On the night the boycott began, a decision was made at a church to continue until “humane treatment was guaranteed, Black drivers were hired, and the middle seats with flexible status were assigned on a ‘first come, first served’ basis.”
Throughout the 381-day boycott, no African American rode the city buses. Those who owned cars supported one another by offering rides in exchange for bus fare, many people walked everywhere, and some white women also helped by driving African American citizens to their destinations.
As a result of her trial, Rosa Parks was fined fourteen dollars for disobeying public order.
Despite growing public awareness and the effectiveness of the boycott, many Black citizens were subjected to violence in an attempt to intimidate them. Rosa and a group of activists gathered at Mt. Zion Church and decided to establish the “Montgomery Improvement Association,” electing the 26-year-old preacher Martin Luther King Jr. as its president.
The 381-day boycott and the call of “enough is enough” ultimately led to victory. Under the leadership of Martin Luther King Jr., the continuing civil rights movement resulted in the passage of the Civil Rights Act of 1964, ending legalized discrimination against Black Americans and granting them equal rights. During this period, Rosa Parks endured many hardships, including being denied employment by white employers and facing violent threats. Due to unjust dismissal from work and ongoing harassment, she and her husband Raymond were forced to leave Montgomery and move to Detroit.
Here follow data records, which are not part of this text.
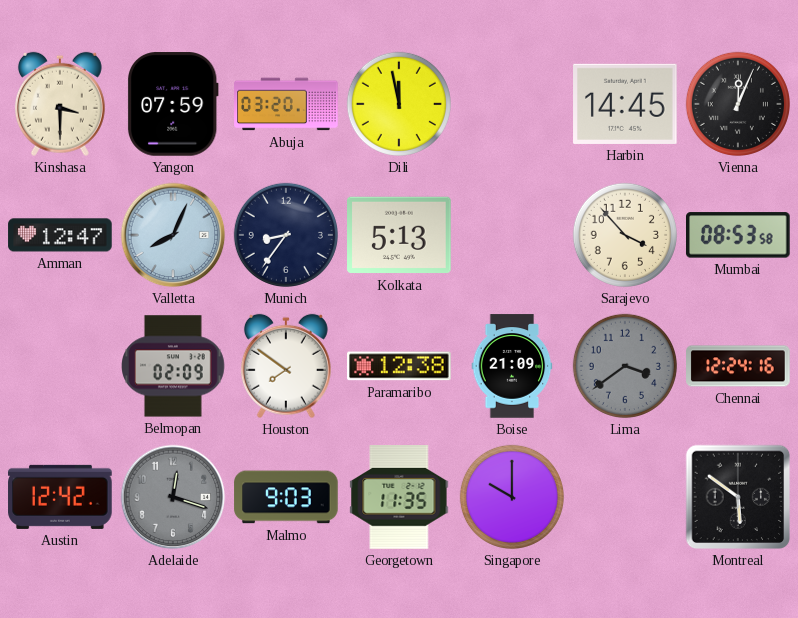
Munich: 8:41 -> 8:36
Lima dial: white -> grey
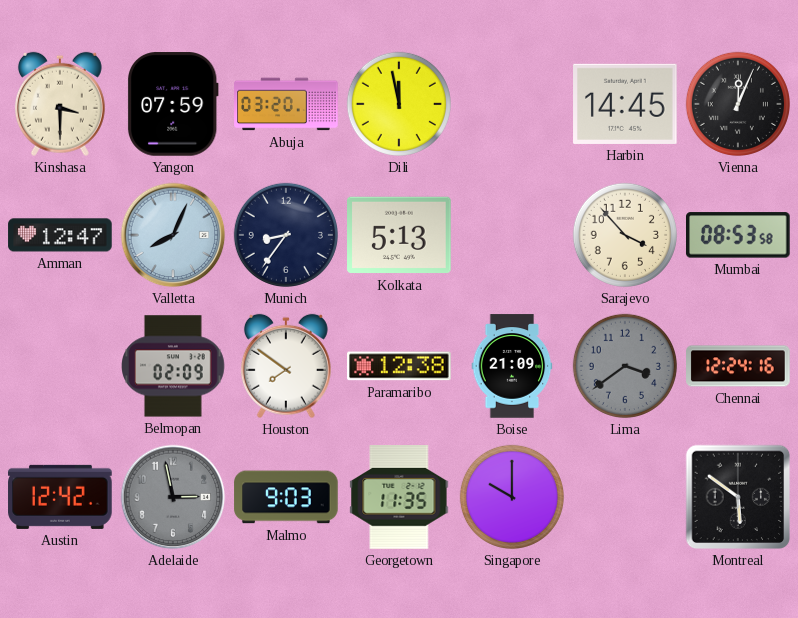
Adelaide: 12:18 -> 2:58
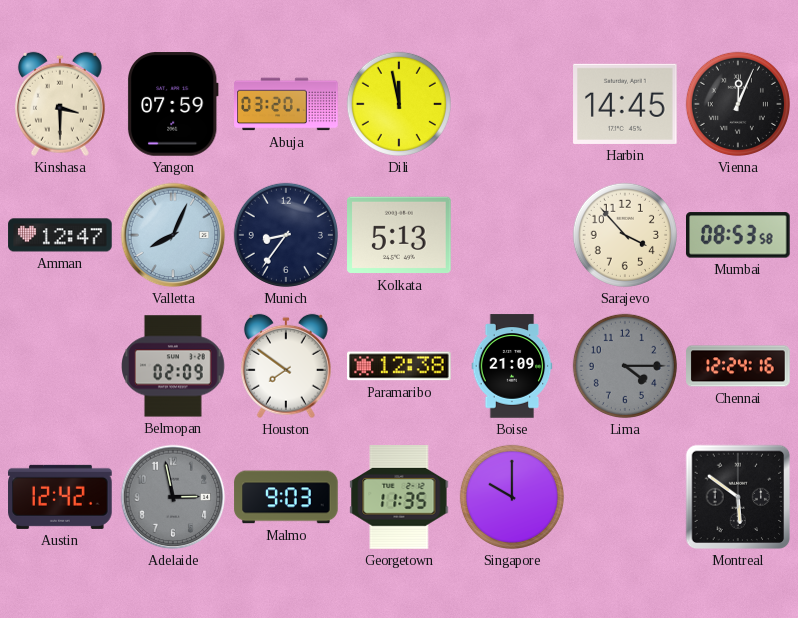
Lima: 3:39 -> 4:15
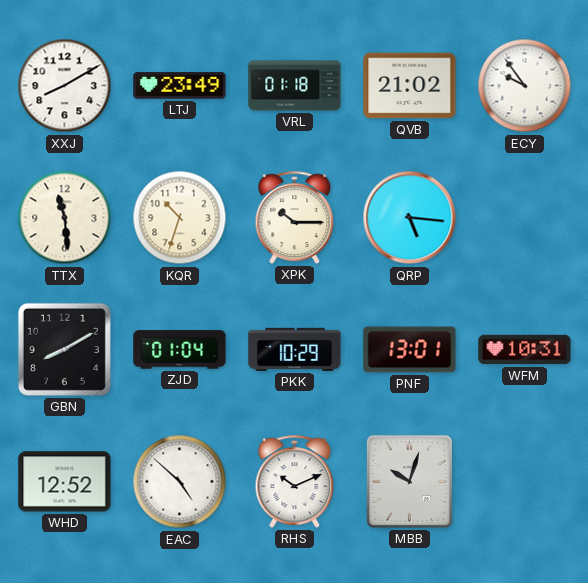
From 1965 to 1988, Rosa Parks worked as a secretary for African American Democratic Congressman John Conyers in the United States House of Representatives. In 1987, she founded a personal development institute and traveled across America to raise awareness among young people. As a symbol of resistance against discrimination, Rosa Parks was awarded the NAACP Spingarn Medal in 1979 and received the Martin Luther King Jr. Award in 1980.
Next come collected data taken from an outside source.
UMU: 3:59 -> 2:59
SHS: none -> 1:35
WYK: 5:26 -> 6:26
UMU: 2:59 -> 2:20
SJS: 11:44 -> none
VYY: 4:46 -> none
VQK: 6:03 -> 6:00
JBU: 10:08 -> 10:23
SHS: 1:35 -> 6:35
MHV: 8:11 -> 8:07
Martin Luther King Jr. was awarded the Nobel Peace Prize in Stockholm, Sweden, in 1964.
Rosa Parks was selected by Time Magazine in 1999 as one of the leading human rights defenders of the 20th century. She received the Presidential Medal of Freedom in 1996 and, at the beginning of 1999, was awarded the Congressional Gold Medal, which she received from Bill Clinton.
Rosa Parks died on October 24, 2005, in Detroit, Michigan, United States, at the age of ninety-two.